Robert CurgenvenRobert Curgenven (1974) suffuses immense fields of constantly shifting sound with an elegant tactility and mesmerizing detail. His compelling work spans immersive resonances via turntables and custom-made vinyl, instrumental harmonics and guitar feedback, to carefully detailed field recordings from remote areas in which he lived for many years.

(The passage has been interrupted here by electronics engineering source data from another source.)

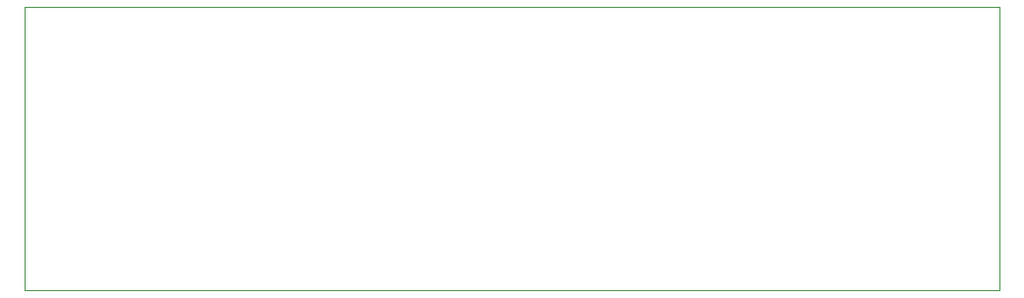
<source format=gbr>
%TF.GenerationSoftware,KiCad,Pcbnew,9.0.0*%
%TF.CreationDate,2025-05-15T14:39:23+07:00*%
%TF.ProjectId,PCB AS5600,50434220-4153-4353-9630-302e6b696361,rev?*%
%TF.SameCoordinates,Original*%
%TF.FileFunction,Profile,NP*%
%FSLAX46Y46*%
G04 Gerber Fmt 4.6, Leading zero omitted, Abs format (unit mm)*
G04 Created by KiCad (PCBNEW 9.0.0) date 2025-05-15 14:39:23*
%MOMM*%
%LPD*%
G01*
G04 APERTURE LIST*
%TA.AperFunction,Profile*%
%ADD10C,0.050000*%
%TD*%
G04 APERTURE END LIST*
D10*
X212000000Y-71500000D02*
X212000000Y-47000000D01*
X128000000Y-71500000D02*
X212000000Y-71500000D01*
X128000000Y-47000000D02*
X128000000Y-71500000D01*
X212000000Y-47000000D02*
X128000000Y-47000000D01*
M02*

</source>
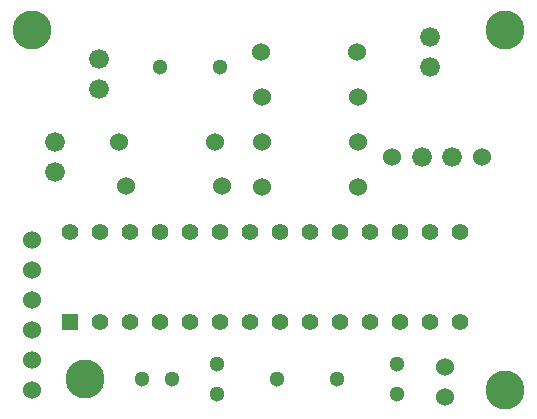
<source format=gbs>
%FSLAX46Y46*%
G04 Gerber Fmt 4.6, Leading zero omitted, Abs format (unit mm)*
G04 Created by KiCad (PCBNEW (2014-jul-16 BZR unknown)-product) date Mon 06 Oct 2014 22:12:13 BST*
%MOMM*%
G01*
G04 APERTURE LIST*
%ADD10C,0.100000*%
%ADD11C,1.300000*%
%ADD12C,1.397000*%
%ADD13R,1.397000X1.397000*%
%ADD14C,1.524000*%
%ADD15C,3.300000*%
%ADD16C,1.676400*%
G04 APERTURE END LIST*
D10*
D11*
X106426000Y-117856000D03*
X108966000Y-117856000D03*
X117856000Y-117856000D03*
X122936000Y-117856000D03*
X112776000Y-116586000D03*
X112776000Y-119126000D03*
X128016000Y-116586000D03*
X128016000Y-119126000D03*
D12*
X102870000Y-113030000D03*
X105410000Y-113030000D03*
X107950000Y-113030000D03*
X110490000Y-113030000D03*
X113030000Y-113030000D03*
X115570000Y-113030000D03*
X118110000Y-113030000D03*
X120650000Y-113030000D03*
X123190000Y-113030000D03*
X125730000Y-113030000D03*
X128270000Y-113030000D03*
X130810000Y-113030000D03*
X133350000Y-113030000D03*
D13*
X100330000Y-113030000D03*
D12*
X133350000Y-105410000D03*
X130810000Y-105410000D03*
X128270000Y-105410000D03*
X125730000Y-105410000D03*
X123190000Y-105410000D03*
X120650000Y-105410000D03*
X118110000Y-105410000D03*
X115570000Y-105410000D03*
X113030000Y-105410000D03*
X110490000Y-105410000D03*
X107950000Y-105410000D03*
X105410000Y-105410000D03*
X102870000Y-105410000D03*
X100330000Y-105410000D03*
D11*
X113030000Y-91440000D03*
X107950000Y-91440000D03*
D14*
X132080000Y-116840000D03*
X132080000Y-119380000D03*
X97155000Y-111125000D03*
X97155000Y-113665000D03*
X97155000Y-108585000D03*
X97155000Y-106045000D03*
X97155000Y-116205000D03*
X97155000Y-118745000D03*
D15*
X137160000Y-88265000D03*
X97155000Y-88265000D03*
X137160000Y-118745000D03*
X101600000Y-117856000D03*
D16*
X99060000Y-100330000D03*
X99060000Y-97790000D03*
X130149600Y-99034600D03*
X132689600Y-99034600D03*
D14*
X135229600Y-99034600D03*
X127609600Y-99034600D03*
D16*
X102844600Y-93319600D03*
X102844600Y-90779600D03*
D14*
X124714000Y-97790000D03*
X116586000Y-97790000D03*
X124714000Y-94005400D03*
X116586000Y-94005400D03*
X105105200Y-101523800D03*
X113233200Y-101523800D03*
X116560600Y-90195400D03*
X124688600Y-90195400D03*
X124714000Y-101625400D03*
X116586000Y-101625400D03*
X104521000Y-97815400D03*
X112649000Y-97815400D03*
D16*
X130835400Y-91414600D03*
X130835400Y-88874600D03*
M02*

</source>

Drawing on the physicality of sound – and not just the physical impact on the body but the way in which the auditory can shape our perception of space and the flow of time – The Wire surmises that “behind the music (to these ears at any rate) lurk such [disparate] presences as Alvin Lucier, King Tubby, Murray Schafer and Eliane Radigue” Curgenven has performed throughout Australia and Europe, including Club Transmediale , Ultrahang Festival (Budapest), Feste dell Acqua (Vicenza/Italy), Audiograft Festival (UK), Define Festival (Denmark), Centre for Contemporary Art (Gdansk), Radial System V (Berlin), C/O Pop (Koln), Alice Springs Desert Festival and Darwin Festival.
He has presented sound, audiovisual and sculptural work in group exhibitions including Transmediale (Berlin) and 10 Years of Microsound (Diapason Gallery, New York) as well as galleries throughout Australia, Italy, France, Poland, UK and Germany including solo work at the Centre for Contemporary Art, Torun (Poland).